Perlunya pendekatan edukasi dan kebijakan Lies Marcoes menyatakan bahwa menghapus praktik sunat perempuan di Indonesia tidak bisa hanya mengandalkan larangan hukum. Ia menekankan pentingnya menaikkan taraf pendidikan masyarakat agar lebih memahami ketimpangan gender dan kekerasan yang dilegitimasi lewat praktik tersebut. “Kita harus memahami bahwa ini adalah warisan budaya yang membatasi kesetaraan perempuan. Edukasi masyarakat penting untuk menghentikan siklus ini,” ujar Lies.
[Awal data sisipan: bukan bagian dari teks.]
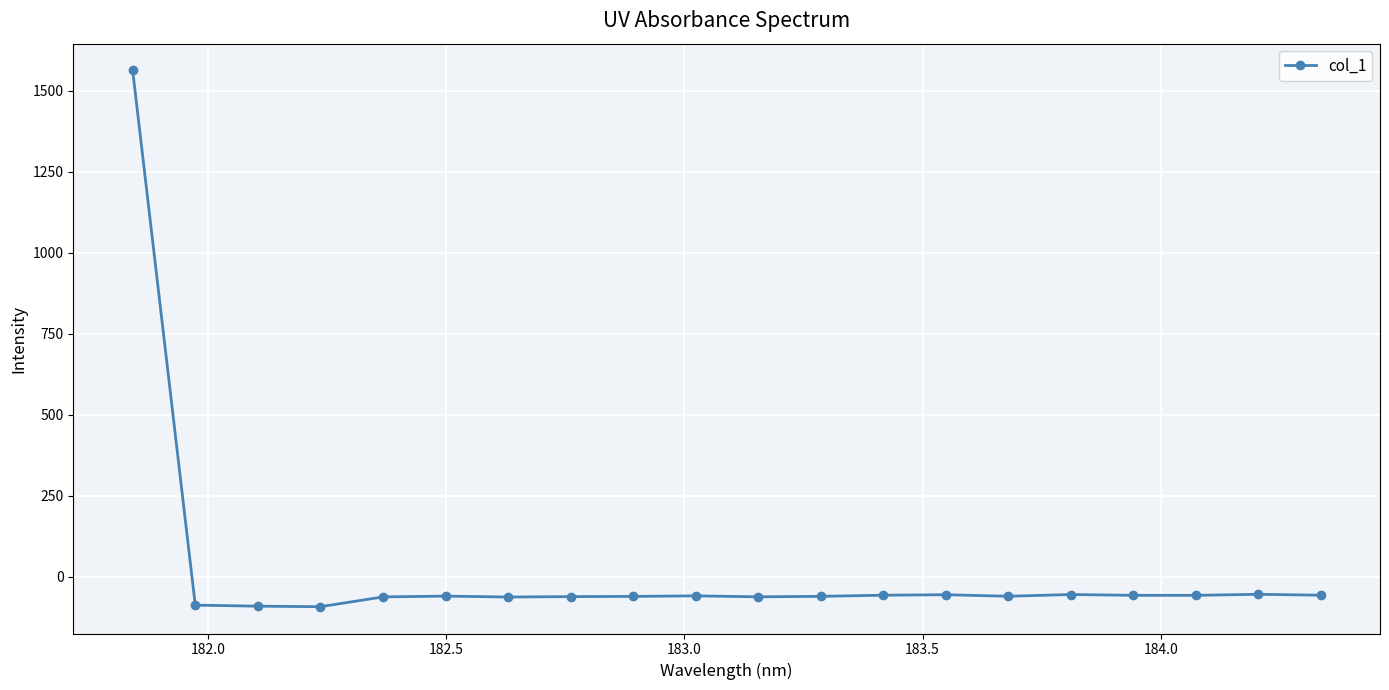

What is the difference between the maximum and second lowest values?

1653.0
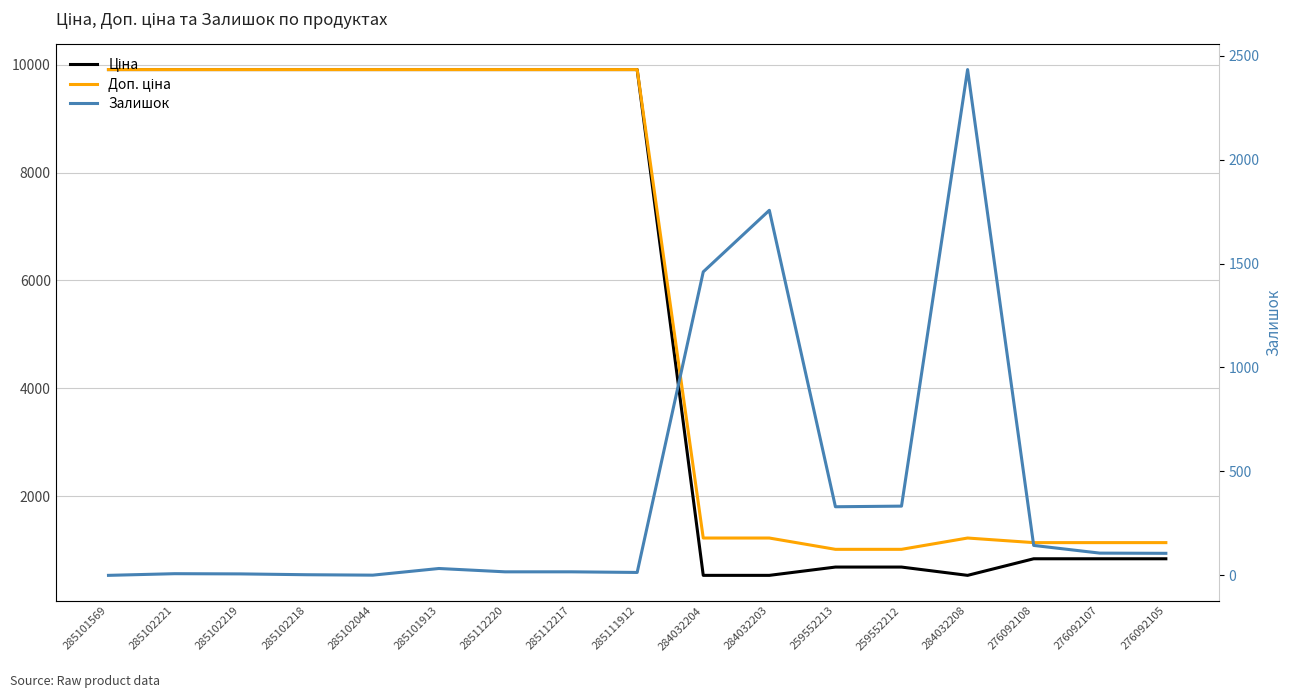

What is the difference between the maximum and minimum values in the Залишок series?

2433.0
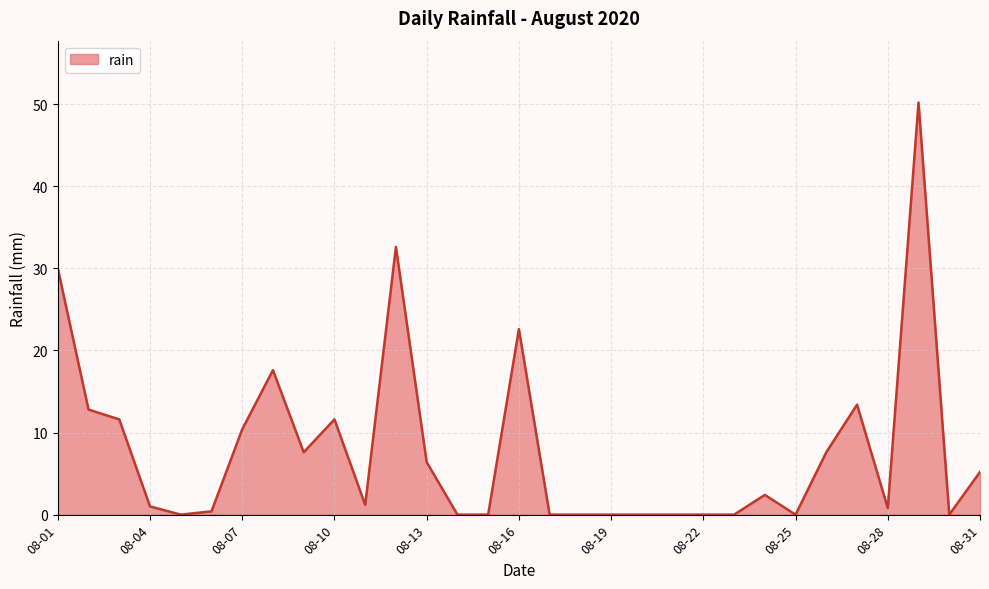

What is the maximum value shown in the chart?

50.2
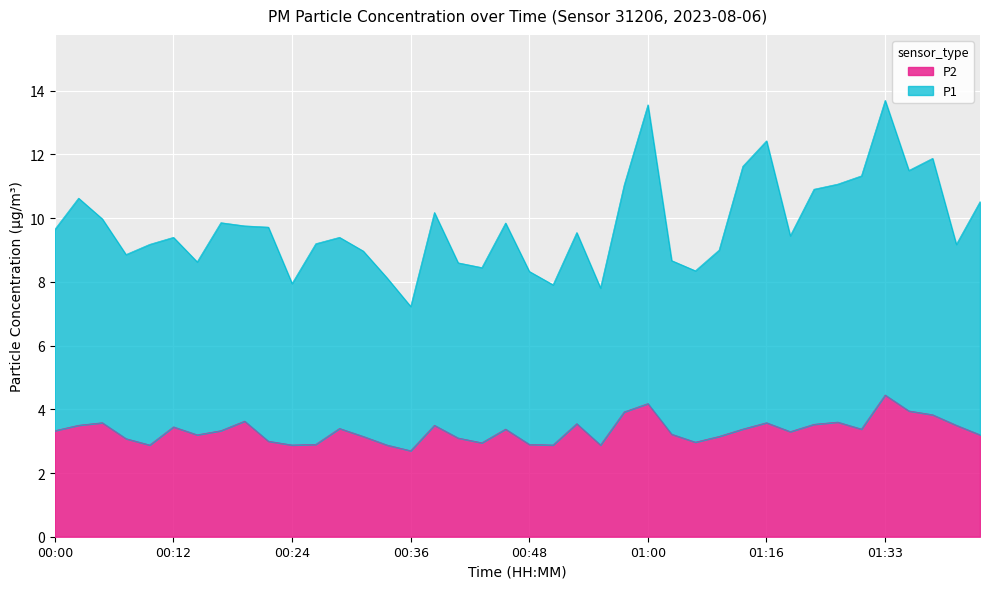

What is the total value across all series at 01:16?

12.4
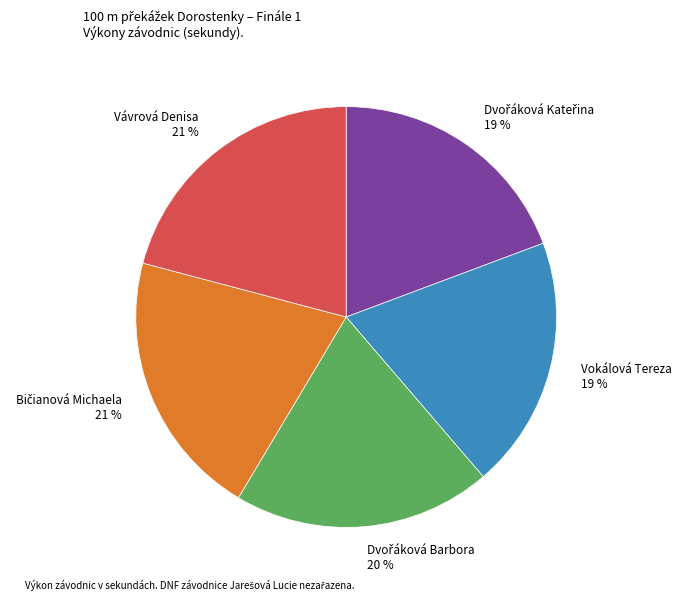

To the nearest percent, what is the average slice percentage?

20%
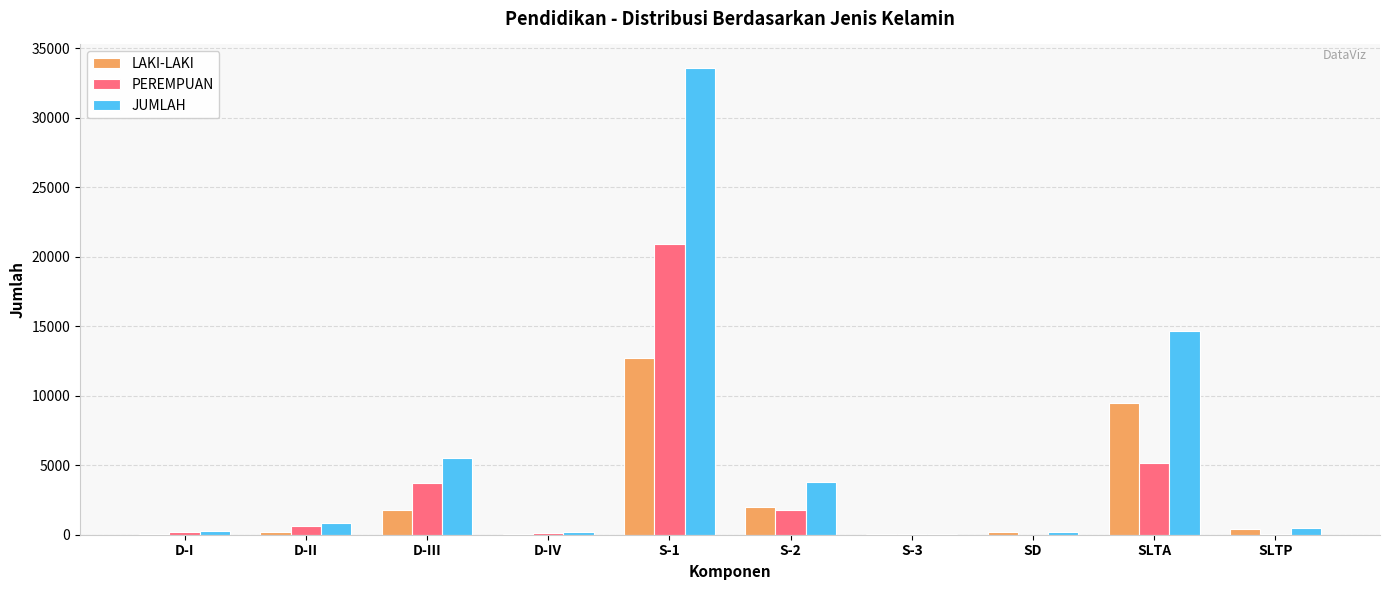

Between SLTA and SLTP, which series saw the biggest shift?

JUMLAH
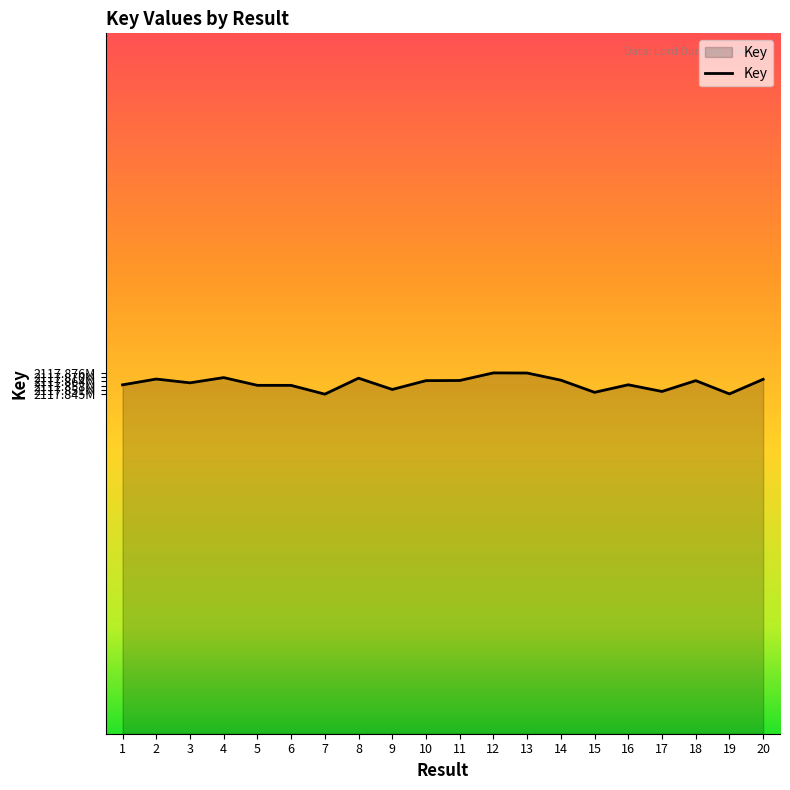

What is the value of the 19th point from the left?

2117845505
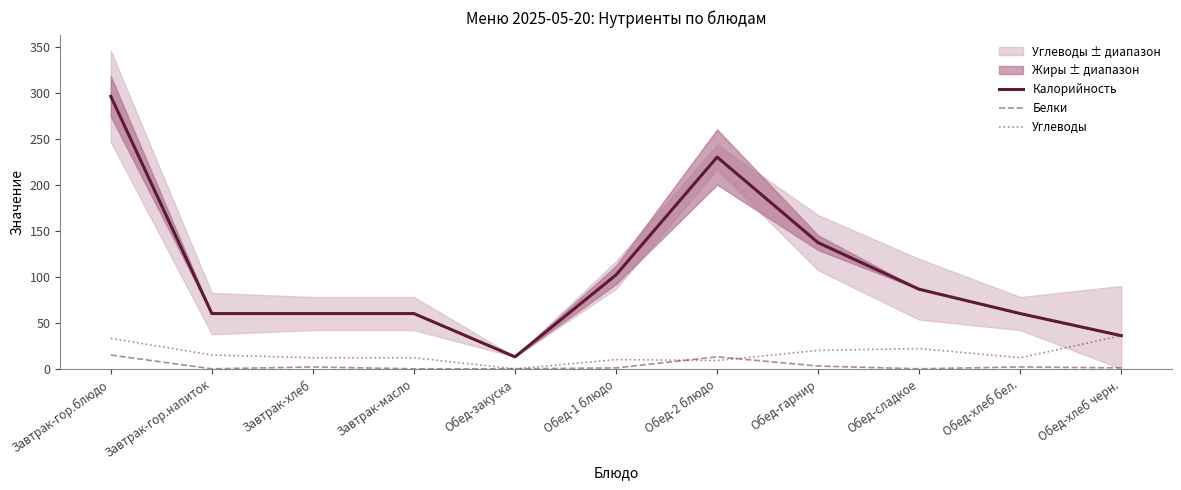

Between Завтрак-гор.напиток and Обед-сладкое, which series saw the biggest shift?

Калорийность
Pemerintah Indonesia sendiri telah melarang praktik sunat perempuan melalui Pasal 102 Peraturan Pemerintah Nomor 28 Tahun 2024. Meski demikian, penegakan aturan di lapangan masih menghadapi tantangan karena kuatnya norma sosial dan keagamaan di sejumlah wilayah.
Konsultasikan ke dokter sebelum menjalani prosedur Ikatan Dokter Anak Indonesia (IDAI) mengimbau para orang tua agar tidak melakukan sunat perempuan tanpa berkonsultasi terlebih dahulu dengan dokter anak.
Mengingat belum adanya dasar ilmiah yang membenarkan praktik tersebut, keputusan sunat sebaiknya diambil berdasarkan pertimbangan medis yang valid. “Dari sisi medis, belum ada penelitian berbasis bukti untuk mendukung tindakan rutin sunat pada perempuan,” tambah Ireska.